• **AIM OF THE EXERCISE**:
Read the records below. Copy each line where the string "press" occurs.

• **SUPPLIED RECORDS**:
▼

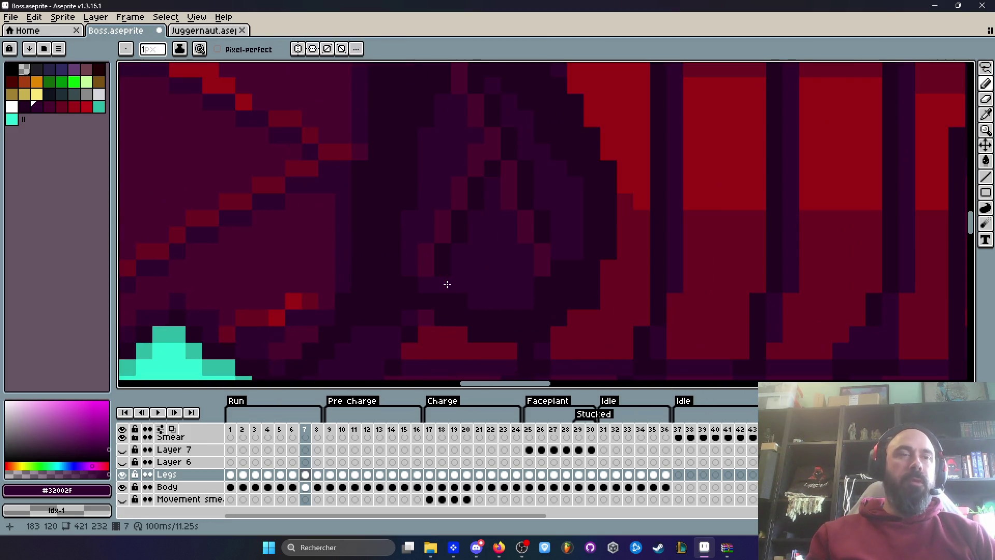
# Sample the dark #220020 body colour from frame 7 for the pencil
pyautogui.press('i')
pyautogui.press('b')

▲
▼

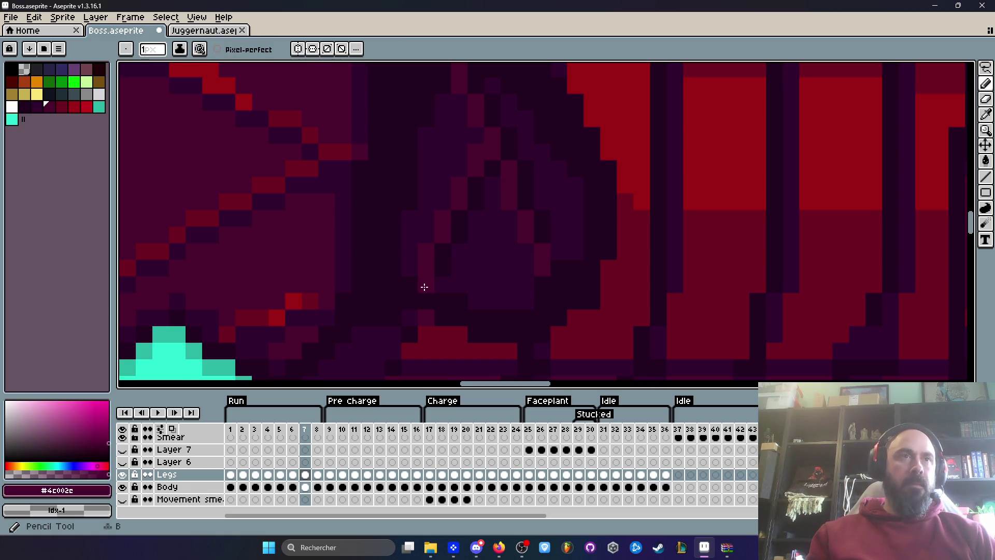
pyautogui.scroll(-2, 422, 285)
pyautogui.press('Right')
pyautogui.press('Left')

▲
▼

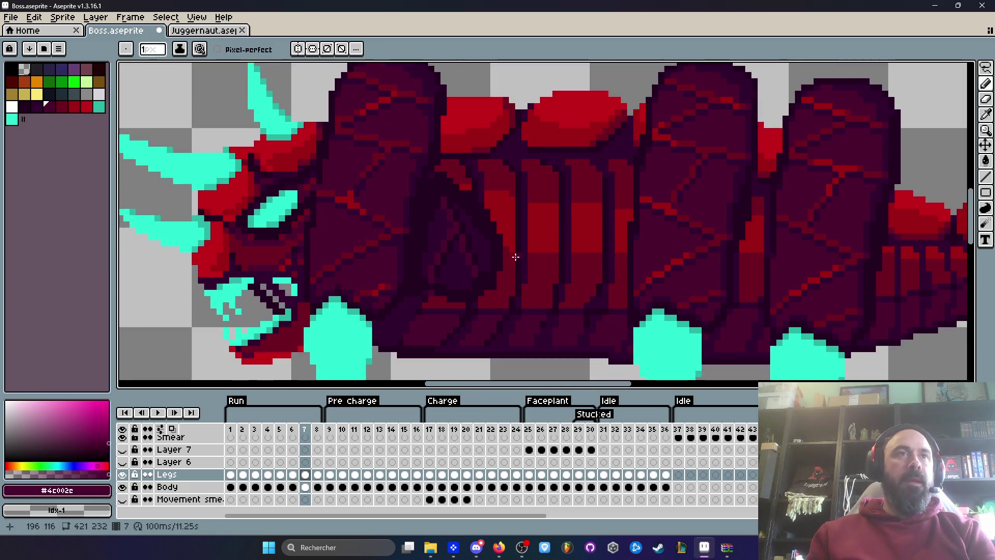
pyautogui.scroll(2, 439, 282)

▲

• **YOUR SOLUTION**:
pyautogui.press('i')
pyautogui.press('b')
pyautogui.press('Right')
pyautogui.press('Left')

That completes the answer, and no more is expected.